Ask HN: Is underestimating a chronic IT project problem?
Normal A&D time allocated in my department is 6 hours. That may be enough, if you know what is going on, the code involved and potential dependencies affected. But sometimes you are given 6 hours to A&D for code you've never touched or seen. This happens a lot to me - 6 hour tasks which turn into week long mini-projects. Saying "yeah, sure that can't be too bad" only to realize that I have no idea what is going on in the 35 files, 3 namespaces, countless methods I am supposed to understand.

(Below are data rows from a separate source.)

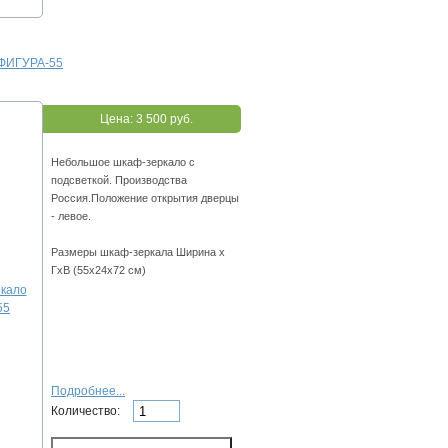
 ФИГУРА-55
Цена:
3 500 руб.
Небольшое шкаф-зеркало с
подсветкой. Производства
Россия.Положение открытия дверцы
- левое.
Размеры шкаф-зеркала Ширина х
ГхВ (55х24х72 см)
Подробнее...
Количество:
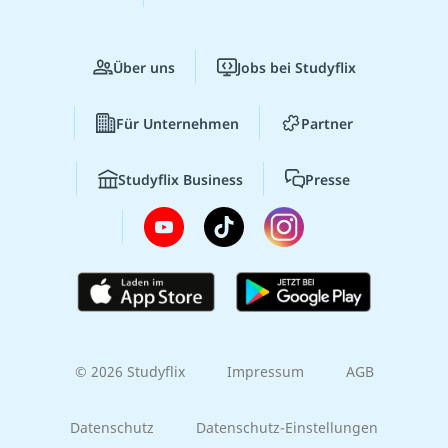
Über uns
Jobs bei Studyflix
Für Unternehmen
Partner
Studyflix Business
Presse
© 2026 Studyflix
Impressum
AGB
Datenschutz
Datenschutz-Einstellungen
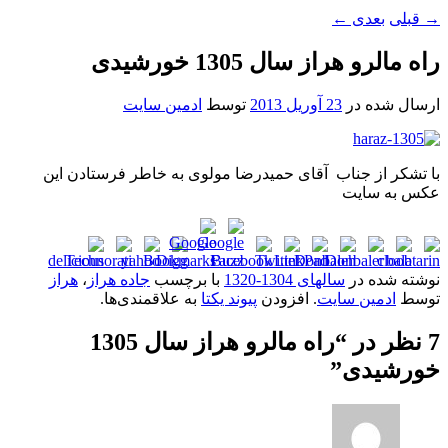
→
قبلی
بعدی
←
راه مالرو هراز سال 1305 خورشیدی
ارسال شده در
23 آوریل 2013
توسط
ادمین سایت
با تشکر از جناب آقای حمیدرضا مولوی به خاطر فرستادن این
عکس به سایت
نوشته شده در
سالهای 1304-1320
با برچسب
جاده هراز
،
هراز
توسط
ادمین سایت
. افزودن
پیوند یکتا
به علاقمندی‌ها.
7 نظر در “
راه مالرو هراز سال 1305
خورشیدی
”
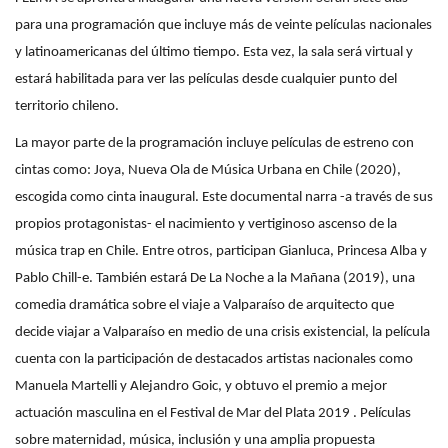
para una programación que incluye más de veinte películas nacionales
y latinoamericanas del último tiempo. Esta vez, la sala será virtual y
estará habilitada para ver las películas desde cualquier punto del
territorio chileno.
La mayor parte de la programación incluye películas de estreno con
cintas como: Joya, Nueva Ola de Música Urbana en Chile (2020),
escogida como cinta inaugural. Este documental narra -a través de sus
propios protagonistas- el nacimiento y vertiginoso ascenso de la
música trap en Chile. Entre otros, participan Gianluca, Princesa Alba y
Pablo Chill-e. También estará De La Noche a la Mañana (2019), una
comedia dramática sobre el viaje a Valparaíso de arquitecto que
decide viajar a Valparaíso en medio de una crisis existencial, la película
cuenta con la participación de destacados artistas nacionales como
Manuela Martelli y Alejandro Goic, y obtuvo el premio a mejor
actuación masculina en el Festival de Mar del Plata 2019 . Películas
sobre maternidad, música, inclusión y una amplia propuesta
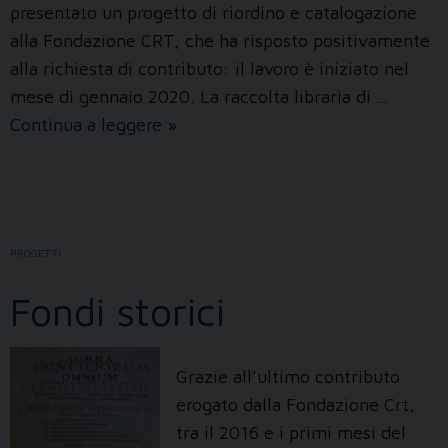
presentato un progetto di riordino e catalogazione
alla Fondazione CRT, che ha risposto positivamente
alla richiesta di contributo: il lavoro è iniziato nel
mese di gennaio 2020. La raccolta libraria di …
Lascito
Continua a leggere
»
mons.
Pietro
Canova
PROGETTI
Fondi storici
Grazie all’ultimo contributo
erogato dalla Fondazione Crt,
tra il 2016 e i primi mesi del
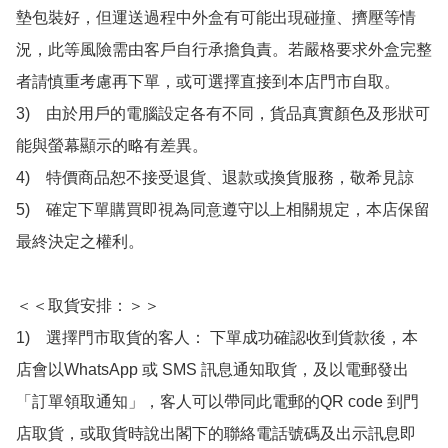
墊包裝好，但運送過程中外盒有可能出現碰撞、擠壓等情
況，此等風險需由客戶自行承擔負責。若嚴格要求外盒完整
者請慎重考慮再下單，或可選擇直接到本店門市自取。

3)　由於用戶的電腦設定各有不同，貨品真實顏色及形狀可
能與螢幕顯示的略有差異。

4)　特價商品恕不接受退貨、退款或換貨服務，敬希見諒

5)　確定下單購買即視為同意遵守以上相關規定，本店保留
最終決定之權利。

＜＜取貨安排：＞＞

1)　選擇門市取貨的客人： 下單成功確認收到貨款後，本
店會以WhatsApp 或 SMS 訊息通知取貨，及以電郵發出
「訂單領取通知」，客人可以帶同此電郵的QR code 到門
店取貨，或取貨時說出閣下的聯絡電話號碼及出示訊息即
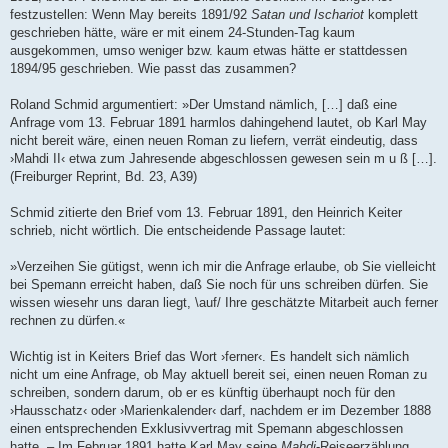
festzustellen: Wenn May bereits 1891/92
Satan und Ischariot
komplett
geschrieben hätte, wäre er mit einem 24-Stunden-Tag kaum
ausgekommen, umso weniger bzw. kaum etwas hätte er stattdessen
1894/95 geschrieben. Wie passt das zusammen?
Roland Schmid argumentiert: »Der Umstand nämlich, […] daß eine
Anfrage vom 13. Februar 1891 harmlos dahingehend lautet, ob Karl May
nicht bereit wäre, einen neuen Roman zu liefern, verrät eindeutig, dass
›Mahdi II‹ etwa zum Jahresende abgeschlossen gewesen sein m u ß […].
(Freiburger Reprint, Bd. 23, A39)
Schmid zitierte den Brief vom 13. Februar 1891, den Heinrich Keiter
schrieb, nicht wörtlich. Die entscheidende Passage lautet:
»Verzeihen Sie gütigst, wenn ich mir die Anfrage erlaube, ob Sie vielleicht
bei Spemann erreicht haben, daß Sie noch für uns schreiben dürfen. Sie
wissen wiesehr uns daran liegt, \auf/ Ihre geschätzte Mitarbeit auch ferner
rechnen zu dürfen.«
Wichtig ist in Keiters Brief das Wort ›ferner‹. Es handelt sich nämlich
nicht um eine Anfrage, ob May aktuell bereit sei, einen neuen Roman zu
schreiben, sondern darum, ob er es künftig überhaupt noch für den
›Hausschatz‹ oder ›Marienkalender‹ darf, nachdem er im Dezember 1888
einen entsprechenden Exklusivvertrag mit Spemann abgeschlossen
hatte. – Im Februar 1891 hatte Karl May seine
Mahdi
-Reiseerzählung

Do you encounter this in your work, and how do you deal with it? Do you estimate A&D work using the "usual" hours or realistic estimates, no matter how out of "norm" they are?
5 comments
[ 3.4 ms ] story [ 14.1 ms ] threadMany times the Analysis and Design of a solution encompasses trying things out and actually experimenting with changes. By the time you're done with Analysis and Design you've virtually implemented the solution. Of course there is the documentation and reviews that you could also estimate separately.
This is a classic human problem - we suck at estimation. And if some pointy haired boss is demanding perfect estimates, you should give him or her good estimates for the next piece of work you can predict rather than the finished task.
1. Give a confidence value: 'this can be completed in x hours with 50% confidence, or y hours with 85% confidence (where y > x)'. If you don't want to work in 'confidence percentages', translate that to a range: 'this can be completed in x/2 - x*1.5 hours'.
2. Never, ever quote on something you've never done before. Does the project require using a new API? Write a small, isolated test application that uses the API in similar ways. This will sharpen your confidence value. If you don't have time to exercise all the parts of the project you've never done before, shrink your confidence value but explain why: 'this can be completed in x hours with 20% confidence, but with a little more preparation time, I can get you a more accurate quote'.
Most importantly: be professional with your quotes. Don't take on too much just to be the hero who moved mountains and saved the day. No-one will thank you if you do (after all, you're just doing your job), and your professional image will take a dent when you don't. Also, as soon as you realise you can't make your confidence value, don't keep it to yourself. Yes, you'll piss people off by lagging the project, but the alternative is much worse. Not speaking up when issues arise is an ego problem (similar to being the hero who moved mountains).
Yes quoting is hard, but is required. Don't worry, developers are not the only ones who struggle with it. I work for a (non-software-) engineering firm that is currently taking a $1.6M+ bath (and rising by the hour) because they botched the quote process. Shit happens all the time.
A simple way to combat this is to just add a multiplier to whatever your instinct is telling you.
To add to what _sh was saying, the confidence value is a good idea. If you can explain to your client that you think it could take 3 weeks, but let's set expectations for 6 assuming some things go wrong, you're going to be a lot better off and have some breathing room. If you finish earlier, all of a sudden you're awesome.
If your client doesn't want any details from you, just dumb it down to your multiplier estimate.